The new church formed missionary societies and women’s presbyterial auxiliaries to encourage women’s involvement in presbytery-wide and denominational concerns, particularly foreign missions. JoAnn Vandenburg of Lark, North Dakota, faithfully journeyed to the Dakota Presbyterial, which sometimes met as far away as Texas. She had a large family and many responsibilities at home, but she believed it was important to enlarge her heart for God’s family in other places.

NH: Is this a book for women only?

Diane: This book was written for all the church—both men and women—because everyone can benefit by learning how these women chose the good portion. We think that women will especially relate to these stories because their own challenges, joys, and sorrows, as well as their opportunities for service, are similar.

Pat: I think this book is primarily for women. Women often learn from example. That’s how I have learned. I’ve learned how to do Sunday dinners and teach women’s Bible studies from watching other women. However, it is far more than that. It tells the history of the OPC and what the OPC went through in various times, and I think that is for everyone.

NH: Is the book for individuals or study groups?

Diane: While the book was written with the individual reader in mind, it could profitably be used by study groups. The book is divided into four parts, each emphasizing an aspect of one period in OPC history: (1) making sacrifices in the 1930s and 1940s, (2) building the church in the 1950s and 1960s, (3) opening opportunities for service in the 1970s and 1980s as the church matured, (4) and living for Christ in the 1990s and 2000s. Each of these parts could be examined both historically and devotionally. In other words, readers could ask, “What was God doing in the life of the OPC at this time?” and “What was God doing in the lives of these women, and what can I learn from their example?” This book will have accomplished its goal if you ask after reading it, “Am I choosing the good portion?”

NH: Which stories caught your attention as you were working on the book?
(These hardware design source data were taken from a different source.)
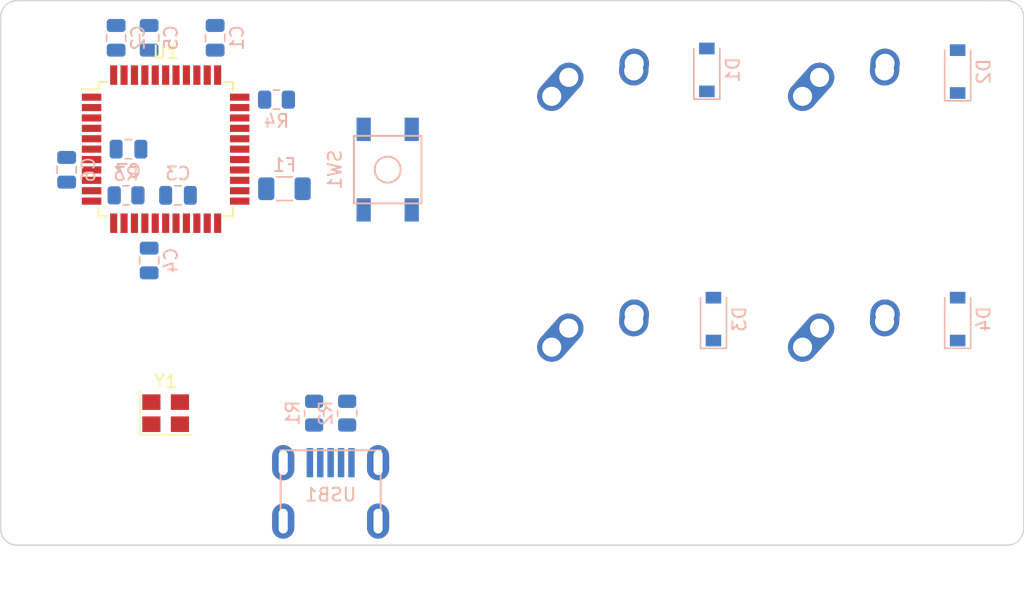
<source format=kicad_pcb>
(kicad_pcb (version 20211014) (generator pcbnew)

  (general
    (thickness 1.6)
  )

  (paper "A4")
  (layers
    (0 "F.Cu" signal)
    (31 "B.Cu" signal)
    (32 "B.Adhes" user "B.Adhesive")
    (33 "F.Adhes" user "F.Adhesive")
    (34 "B.Paste" user)
    (35 "F.Paste" user)
    (36 "B.SilkS" user "B.Silkscreen")
    (37 "F.SilkS" user "F.Silkscreen")
    (38 "B.Mask" user)
    (39 "F.Mask" user)
    (40 "Dwgs.User" user "User.Drawings")
    (41 "Cmts.User" user "User.Comments")
    (42 "Eco1.User" user "User.Eco1")
    (43 "Eco2.User" user "User.Eco2")
    (44 "Edge.Cuts" user)
    (45 "Margin" user)
    (46 "B.CrtYd" user "B.Courtyard")
    (47 "F.CrtYd" user "F.Courtyard")
    (48 "B.Fab" user)
    (49 "F.Fab" user)
    (50 "User.1" user)
    (51 "User.2" user)
    (52 "User.3" user)
    (53 "User.4" user)
    (54 "User.5" user)
    (55 "User.6" user)
    (56 "User.7" user)
    (57 "User.8" user)
    (58 "User.9" user)
  )

  (setup
    (pad_to_mask_clearance 0)
    (pcbplotparams
      (layerselection 0x00010fc_ffffffff)
      (disableapertmacros false)
      (usegerberextensions false)
      (usegerberattributes true)
      (usegerberadvancedattributes true)
      (creategerberjobfile true)
      (svguseinch false)
      (svgprecision 6)
      (excludeedgelayer true)
      (plotframeref false)
      (viasonmask false)
      (mode 1)
      (useauxorigin false)
      (hpglpennumber 1)
      (hpglpenspeed 20)
      (hpglpendiameter 15.000000)
      (dxfpolygonmode true)
      (dxfimperialunits true)
      (dxfusepcbnewfont true)
      (psnegative false)
      (psa4output false)
      (plotreference true)
      (plotvalue true)
      (plotinvisibletext false)
      (sketchpadsonfab false)
      (subtractmaskfromsilk false)
      (outputformat 1)
      (mirror false)
      (drillshape 1)
      (scaleselection 1)
      (outputdirectory "")
    )
  )

  (net 0 "")
  (net 1 "+5V")
  (net 2 "GND")
  (net 3 "Net-(C3-Pad2)")
  (net 4 "Net-(C4-Pad2)")
  (net 5 "Net-(C7-Pad1)")
  (net 6 "Net-(D1-Pad1)")
  (net 7 "Net-(D1-Pad2)")
  (net 8 "Net-(D4-Pad2)")
  (net 9 "VCC")
  (net 10 "COL0")
  (net 11 "COL1")
  (net 12 "unconnected-(R1-Pad1)")
  (net 13 "Net-(R1-Pad2)")
  (net 14 "unconnected-(R2-Pad1)")
  (net 15 "Net-(R2-Pad2)")
  (net 16 "Net-(R3-Pad2)")
  (net 17 "Net-(R4-Pad1)")
  (net 18 "unconnected-(U1-Pad1)")
  (net 19 "unconnected-(U1-Pad8)")
  (net 20 "unconnected-(U1-Pad9)")
  (net 21 "unconnected-(U1-Pad10)")
  (net 22 "unconnected-(U1-Pad11)")
  (net 23 "unconnected-(U1-Pad12)")
  (net 24 "unconnected-(U1-Pad18)")
  (net 25 "unconnected-(U1-Pad19)")
  (net 26 "unconnected-(U1-Pad20)")
  (net 27 "unconnected-(U1-Pad21)")
  (net 28 "unconnected-(U1-Pad22)")
  (net 29 "unconnected-(U1-Pad25)")
  (net 30 "unconnected-(U1-Pad26)")
  (net 31 "unconnected-(U1-Pad27)")
  (net 32 "unconnected-(U1-Pad28)")
  (net 33 "unconnected-(U1-Pad29)")
  (net 34 "unconnected-(U1-Pad30)")
  (net 35 "unconnected-(U1-Pad31)")
  (net 36 "unconnected-(U1-Pad32)")
  (net 37 "unconnected-(U1-Pad36)")
  (net 38 "unconnected-(U1-Pad37)")
  (net 39 "unconnected-(U1-Pad38)")
  (net 40 "unconnected-(U1-Pad39)")
  (net 41 "unconnected-(U1-Pad40)")
  (net 42 "unconnected-(U1-Pad41)")
  (net 43 "unconnected-(U1-Pad42)")
  (net 44 "unconnected-(USB1-Pad2)")
  (net 45 "D+")
  (net 46 "D-")
  (net 47 "unconnected-(USB1-Pad6)")
  (net 48 "Net-(MX2-Pad2)")
  (net 49 "Net-(D3-Pad1)")
  (net 50 "Net-(MX3-Pad2)")

  (footprint "MX_Alps_Hybrid:MX-1U-NoLED" (layer "F.Cu") (at 182.372 101.6))

  (footprint "MX_Alps_Hybrid:MX-1U-NoLED" (layer "F.Cu") (at 182.372 82.296))

  (footprint "MX_Alps_Hybrid:MX-1U-NoLED" (layer "F.Cu") (at 163.068 101.6))

  (footprint "MX_Alps_Hybrid:MX-1U-NoLED" (layer "F.Cu") (at 163.068 82.296))

  (footprint "Package_QFP:TQFP-44_10x10mm_P0.8mm" (layer "F.Cu") (at 129.54 83.82))

  (footprint "Crystal:Crystal_SMD_3225-4Pin_3.2x2.5mm" (layer "F.Cu") (at 129.54 104.14))

  (footprint "Capacitor_SMD:C_0805_2012Metric" (layer "B.Cu") (at 126.68 83.82))

  (footprint "random-keyboard-parts:SKQG-1155865" (layer "B.Cu") (at 146.63 85.396 90))

  (footprint "Diode_SMD:D_SOD-123" (layer "B.Cu") (at 190.5 77.85 90))

  (footprint "Capacitor_SMD:C_0805_2012Metric" (layer "B.Cu") (at 128.27 75.25 90))

  (footprint "Capacitor_SMD:C_0805_2012Metric" (layer "B.Cu") (at 133.35 75.25 90))

  (footprint "Fuse:Fuse_1206_3216Metric" (layer "B.Cu") (at 138.684 86.868 180))

  (footprint "Diode_SMD:D_SOD-123" (layer "B.Cu") (at 171.704 96.902 90))

  (footprint "Resistor_SMD:R_0805_2012Metric" (layer "B.Cu") (at 126.492 87.376 180))

  (footprint "random-keyboard-parts:Molex-0548190589" (layer "B.Cu") (at 142.24 112.45 90))

  (footprint "Diode_SMD:D_SOD-123" (layer "B.Cu") (at 190.5 96.902 90))

  (footprint "Capacitor_SMD:C_0805_2012Metric" (layer "B.Cu") (at 121.92 85.41 90))

  (footprint "Resistor_SMD:R_0805_2012Metric" (layer "B.Cu") (at 138.0725 80.01))

  (footprint "Capacitor_SMD:C_0805_2012Metric" (layer "B.Cu") (at 125.73 75.25 90))

  (footprint "Resistor_SMD:R_0805_2012Metric" (layer "B.Cu") (at 143.51 104.14 -90))

  (footprint "Capacitor_SMD:C_0805_2012Metric" (layer "B.Cu") (at 128.27 92.39 90))

  (footprint "Capacitor_SMD:C_0805_2012Metric" (layer "B.Cu") (at 130.49 87.376 180))

  (footprint "Diode_SMD:D_SOD-123" (layer "B.Cu") (at 171.196 77.724 90))

  (footprint "Resistor_SMD:R_0805_2012Metric" (layer "B.Cu") (at 140.97 104.14 -90))

  (gr_arc (start 195.58 113.03) (mid 195.208026 113.928026) (end 194.31 114.3) (layer "Edge.Cuts") (width 0.1) (tstamp 3470e88f-67c8-412b-832f-7a087735c3d0))
  (gr_arc (start 116.84 73.66) (mid 117.211974 72.761974) (end 118.11 72.39) (layer "Edge.Cuts") (width 0.1) (tstamp 71617dba-55e6-4f36-b09e-3f3f1cb04efe))
  (gr_line (start 116.84 73.66) (end 116.84 113.03) (layer "Edge.Cuts") (width 0.1) (tstamp 71c998f3-f272-4758-8adb-90bb65ab27b1))
  (gr_arc (start 118.11 114.3) (mid 117.211974 113.928026) (end 116.84 113.03) (layer "Edge.Cuts") (width 0.1) (tstamp 810bb789-692b-450d-a83a-c5625e3ab81c))
  (gr_line (start 194.31 72.39) (end 193.04 72.39) (layer "Edge.Cuts") (width 0.1) (tstamp a776df27-0870-4583-8522-c7696e967210))
  (gr_line (start 195.58 113.03) (end 195.58 73.66) (layer "Edge.Cuts") (width 0.1) (tstamp d3cbaea4-c928-48f1-a4c0-7cd337d19a12))
  (gr_line (start 118.11 114.3) (end 194.31 114.3) (layer "Edge.Cuts") (width 0.1) (tstamp d7463f5a-4687-4146-a9bb-389ab3ac6fe8))
  (gr_line (start 193.04 72.39) (end 118.11 72.39) (layer "Edge.Cuts") (width 0.1) (tstamp ea403d57-5d84-4efc-9940-8e039c8ee439))
  (gr_arc (start 194.31 72.39) (mid 195.208026 72.761974) (end 195.58 73.66) (layer "Edge.Cuts") (width 0.1) (tstamp f329cc63-ed68-49e6-84c7-d279b42ddf7f))

)

</source>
Pat: While I was truly blessed with getting to know all the women in the book, one in particular made me yearn to have such devoted, service-oriented moxie. Pat Hill, a widow, wanted to serve the Lord. When she heard about a fledgling OP congregation in Alaska, she packed her belongings into her car and headed there. Such a heart to build up God’s church!

Diane: One of my favorites is Florence Handyside. In 1949, Florence became the first single woman missionary in the OPC, serving in Korea. Months later, she contracted polio and died, becoming the first OP missionary to die on the field. Our author, Caroline Weerstra, made an already poignant story even more real to me.
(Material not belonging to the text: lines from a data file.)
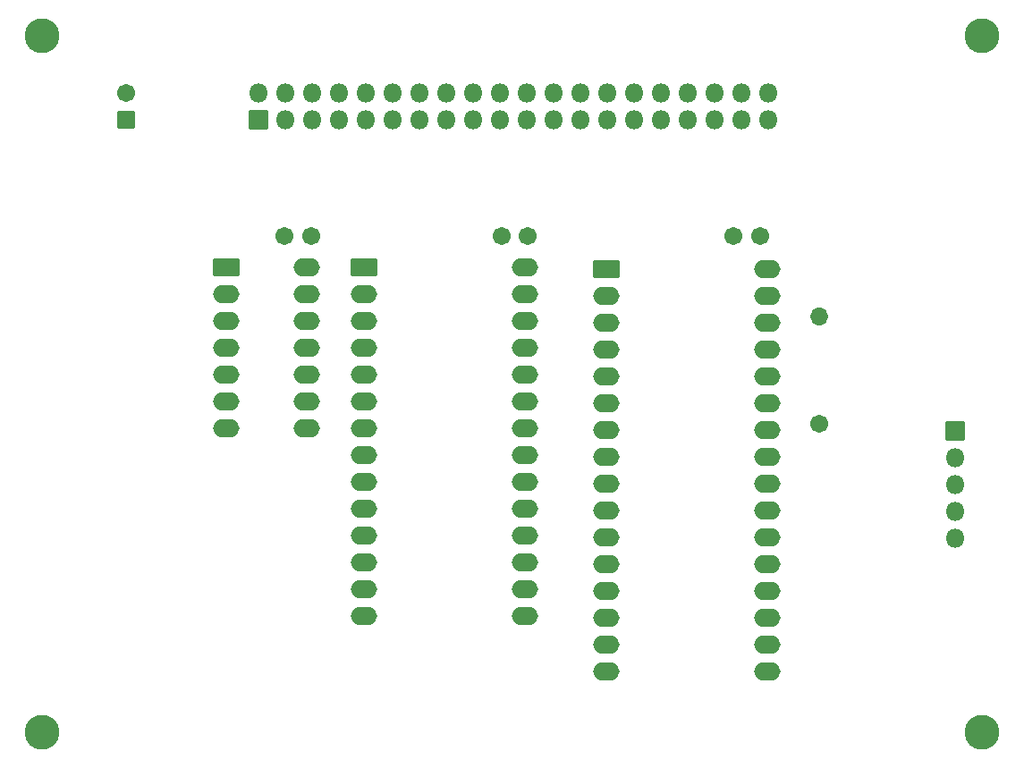
<source format=gbs>
G04 #@! TF.GenerationSoftware,KiCad,Pcbnew,(6.0.4-0)*
G04 #@! TF.CreationDate,2022-11-05T10:22:40+09:00*
G04 #@! TF.ProjectId,KZ80-MSXMEM,4b5a3830-2d4d-4535-984d-454d2e6b6963,rev?*
G04 #@! TF.SameCoordinates,PX8f0d180PY7735940*
G04 #@! TF.FileFunction,Soldermask,Bot*
G04 #@! TF.FilePolarity,Negative*
%FSLAX46Y46*%
G04 Gerber Fmt 4.6, Leading zero omitted, Abs format (unit mm)*
G04 Created by KiCad (PCBNEW (6.0.4-0)) date 2022-11-05 10:22:40*
%MOMM*%
%LPD*%
G01*
G04 APERTURE LIST*
G04 Aperture macros list*
%AMRoundRect*
0 Rectangle with rounded corners*
0 $1 Rounding radius*
0 $2 $3 $4 $5 $6 $7 $8 $9 X,Y pos of 4 corners*
0 Add a 4 corners polygon primitive as box body*
4,1,4,$2,$3,$4,$5,$6,$7,$8,$9,$2,$3,0*
0 Add four circle primitives for the rounded corners*
1,1,$1+$1,$2,$3*
1,1,$1+$1,$4,$5*
1,1,$1+$1,$6,$7*
1,1,$1+$1,$8,$9*
0 Add four rect primitives between the rounded corners*
20,1,$1+$1,$2,$3,$4,$5,0*
20,1,$1+$1,$4,$5,$6,$7,0*
20,1,$1+$1,$6,$7,$8,$9,0*
20,1,$1+$1,$8,$9,$2,$3,0*%
G04 Aperture macros list end*
%ADD10C,1.702000*%
%ADD11RoundRect,0.051000X0.800000X-0.800000X0.800000X0.800000X-0.800000X0.800000X-0.800000X-0.800000X0*%
%ADD12RoundRect,0.051000X0.850000X-0.850000X0.850000X0.850000X-0.850000X0.850000X-0.850000X-0.850000X0*%
%ADD13O,1.802000X1.802000*%
%ADD14RoundRect,0.051000X-0.850000X-0.850000X0.850000X-0.850000X0.850000X0.850000X-0.850000X0.850000X0*%
%ADD15C,3.302000*%
%ADD16RoundRect,0.051000X-1.200000X-0.800000X1.200000X-0.800000X1.200000X0.800000X-1.200000X0.800000X0*%
%ADD17O,2.502000X1.702000*%
%ADD18O,1.702000X1.702000*%
G04 APERTURE END LIST*
D10*
X28500000Y51500000D03*
X31000000Y51500000D03*
D11*
X13500000Y62500000D03*
D10*
X13500000Y65000000D03*
X71000000Y51500000D03*
X73500000Y51500000D03*
X49000000Y51500000D03*
X51500000Y51500000D03*
D12*
X26000000Y62500000D03*
D13*
X26000000Y65040000D03*
X28540000Y62500000D03*
X28540000Y65040000D03*
X31080000Y62500000D03*
X31080000Y65040000D03*
X33620000Y62500000D03*
X33620000Y65040000D03*
X36160000Y62500000D03*
X36160000Y65040000D03*
X38700000Y62500000D03*
X38700000Y65040000D03*
X41240000Y62500000D03*
X41240000Y65040000D03*
X43780000Y62500000D03*
X43780000Y65040000D03*
X46320000Y62500000D03*
X46320000Y65040000D03*
X48860000Y62500000D03*
X48860000Y65040000D03*
X51400000Y62500000D03*
X51400000Y65040000D03*
X53940000Y62500000D03*
X53940000Y65040000D03*
X56480000Y62500000D03*
X56480000Y65040000D03*
X59020000Y62500000D03*
X59020000Y65040000D03*
X61560000Y62500000D03*
X61560000Y65040000D03*
X64100000Y62500000D03*
X64100000Y65040000D03*
X66640000Y62500000D03*
X66640000Y65040000D03*
X69180000Y62500000D03*
X69180000Y65040000D03*
X71720000Y62500000D03*
X71720000Y65040000D03*
X74260000Y62500000D03*
X74260000Y65040000D03*
D14*
X92000000Y33000000D03*
D13*
X92000000Y30460000D03*
X92000000Y27920000D03*
X92000000Y25380000D03*
X92000000Y22840000D03*
D15*
X5500000Y70500000D03*
X94500000Y70500000D03*
X5500000Y4500000D03*
D16*
X23000000Y48500000D03*
D17*
X23000000Y45960000D03*
X23000000Y43420000D03*
X23000000Y40880000D03*
X23000000Y38340000D03*
X23000000Y35800000D03*
X23000000Y33260000D03*
X30620000Y33260000D03*
X30620000Y35800000D03*
X30620000Y38340000D03*
X30620000Y40880000D03*
X30620000Y43420000D03*
X30620000Y45960000D03*
X30620000Y48500000D03*
D16*
X36000000Y48500000D03*
D17*
X36000000Y45960000D03*
X36000000Y43420000D03*
X36000000Y40880000D03*
X36000000Y38340000D03*
X36000000Y35800000D03*
X36000000Y33260000D03*
X36000000Y30720000D03*
X36000000Y28180000D03*
X36000000Y25640000D03*
X36000000Y23100000D03*
X36000000Y20560000D03*
X36000000Y18020000D03*
X36000000Y15480000D03*
X51240000Y15480000D03*
X51240000Y18020000D03*
X51240000Y20560000D03*
X51240000Y23100000D03*
X51240000Y25640000D03*
X51240000Y28180000D03*
X51240000Y30720000D03*
X51240000Y33260000D03*
X51240000Y35800000D03*
X51240000Y38340000D03*
X51240000Y40880000D03*
X51240000Y43420000D03*
X51240000Y45960000D03*
X51240000Y48500000D03*
D15*
X94500000Y4500000D03*
D16*
X58955000Y48390000D03*
D17*
X58955000Y45850000D03*
X58955000Y43310000D03*
X58955000Y40770000D03*
X58955000Y38230000D03*
X58955000Y35690000D03*
X58955000Y33150000D03*
X58955000Y30610000D03*
X58955000Y28070000D03*
X58955000Y25530000D03*
X58955000Y22990000D03*
X58955000Y20450000D03*
X58955000Y17910000D03*
X58955000Y15370000D03*
X58955000Y12830000D03*
X58955000Y10290000D03*
X74195000Y10290000D03*
X74195000Y12830000D03*
X74195000Y15370000D03*
X74195000Y17910000D03*
X74195000Y20450000D03*
X74195000Y22990000D03*
X74195000Y25530000D03*
X74195000Y28070000D03*
X74195000Y30610000D03*
X74195000Y33150000D03*
X74195000Y35690000D03*
X74195000Y38230000D03*
X74195000Y40770000D03*
X74195000Y43310000D03*
X74195000Y45850000D03*
X74195000Y48390000D03*
D10*
X79130000Y33750000D03*
D18*
X79130000Y43910000D03*
M02*

</source>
I’m also very thankful for Donna McIlhenny’s willingness to share her story about how the saints at First OPC in San Francisco suffered intense persecution, even death threats and firebombing, for their gospel stance against homosexuality. This persecution took a terrible toll on Donna and its effects lasted for years. Her story was not an easy one to tell, but I think it will be a help to others.

NH: Is one of the goals of the book to encourage the younger generation of women in the church?

Pat: Yes. Recalling our heritage reminds us of who we are within Christ’s church. While much has been written about our faithful fathers in the faith, we also benefit from learning how their wives, sisters, daughters, and friends encouraged, supported, and suffered alongside them while they witnessed the OPC blossom and grow. By sharing the stories of these “older women,” we hope to “teach what is good” to the younger women (Titus 2:3–5). Recording the stories of those at rest with the Lord and those edging toward glory hopefully will encourage younger generations to steadfast service and sacrifice for the sake of Christ.

Diane: If you take any one of these stories, it may not seem like this person made a great impact in the world for Christ, but over time these ladies have enriched not only their own families, but also congregations and sometimes even presbyteries and the whole denomination, through their daily covenant faithfulness.

The ladies interviewed are both members of Calvary OPC in Glenside, Pa. New Horizons, October 2016.